# Written task
For the entries that follow, restate word for word the line containing "[638,305,654,316] up //", the line containing "[757,511,819,520] resources //", and every line that lies between them.
====== Entries shown ======
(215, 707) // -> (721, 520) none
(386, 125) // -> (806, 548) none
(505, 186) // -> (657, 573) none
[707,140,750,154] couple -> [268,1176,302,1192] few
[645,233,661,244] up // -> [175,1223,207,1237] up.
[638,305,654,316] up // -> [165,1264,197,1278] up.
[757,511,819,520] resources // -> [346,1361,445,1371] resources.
======
====== Entries shown ======
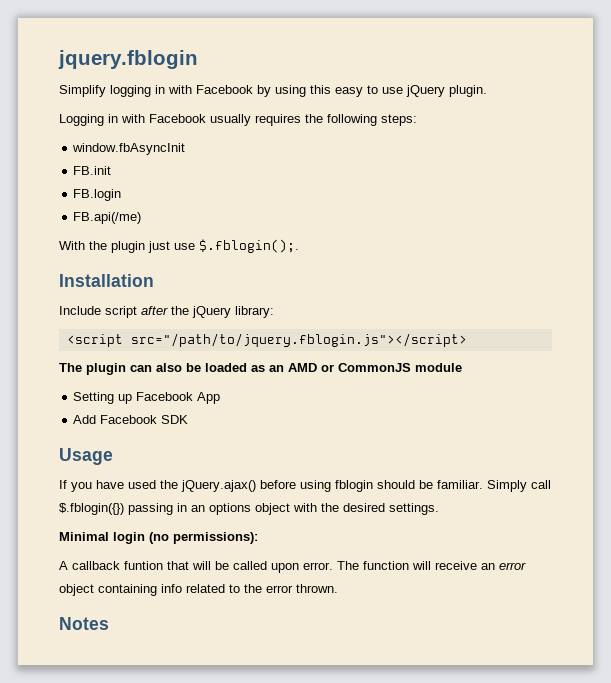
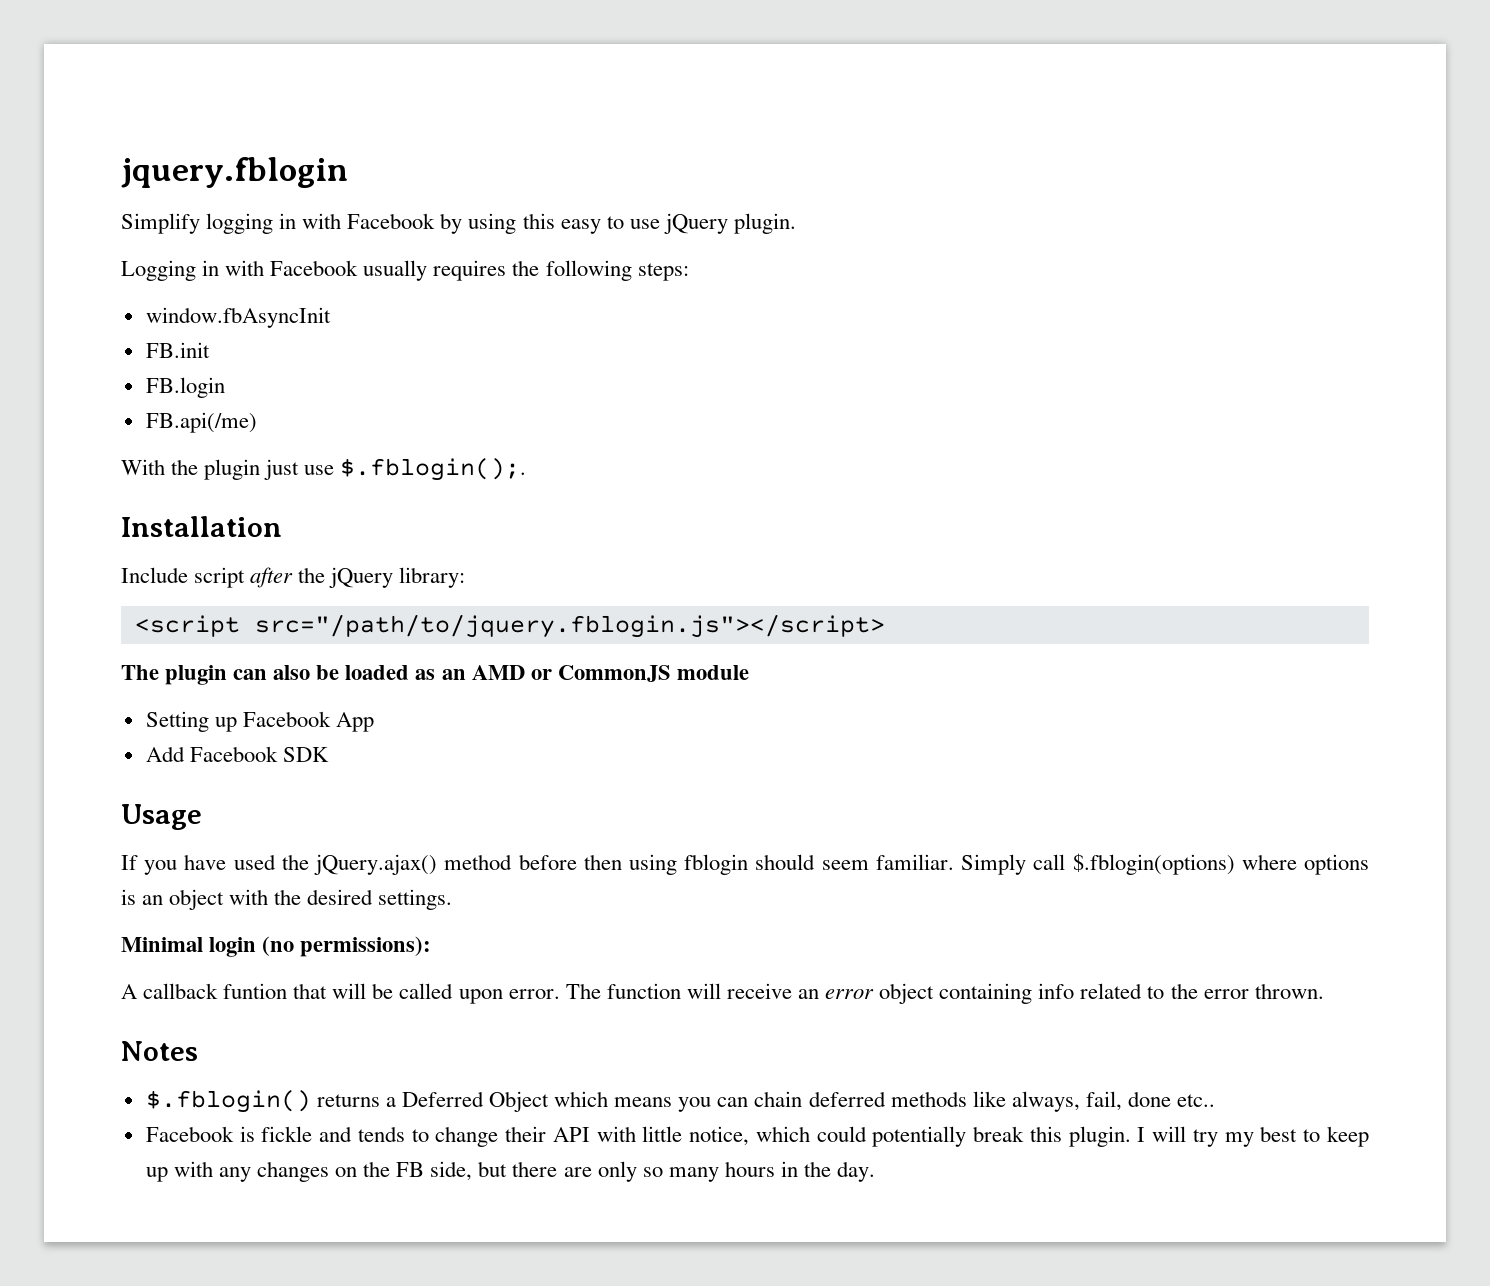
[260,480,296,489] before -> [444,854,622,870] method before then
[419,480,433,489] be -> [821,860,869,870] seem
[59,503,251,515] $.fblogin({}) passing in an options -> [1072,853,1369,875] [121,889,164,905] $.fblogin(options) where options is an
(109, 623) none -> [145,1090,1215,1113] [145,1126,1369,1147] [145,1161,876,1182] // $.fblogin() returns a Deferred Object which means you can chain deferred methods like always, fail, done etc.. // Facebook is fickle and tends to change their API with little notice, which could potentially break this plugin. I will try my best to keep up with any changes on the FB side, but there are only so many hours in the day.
======
# Reply to the task
[638,305,654,316] up // -> [165,1264,197,1278] up.
[757,511,819,520] resources // -> [346,1361,445,1371] resources.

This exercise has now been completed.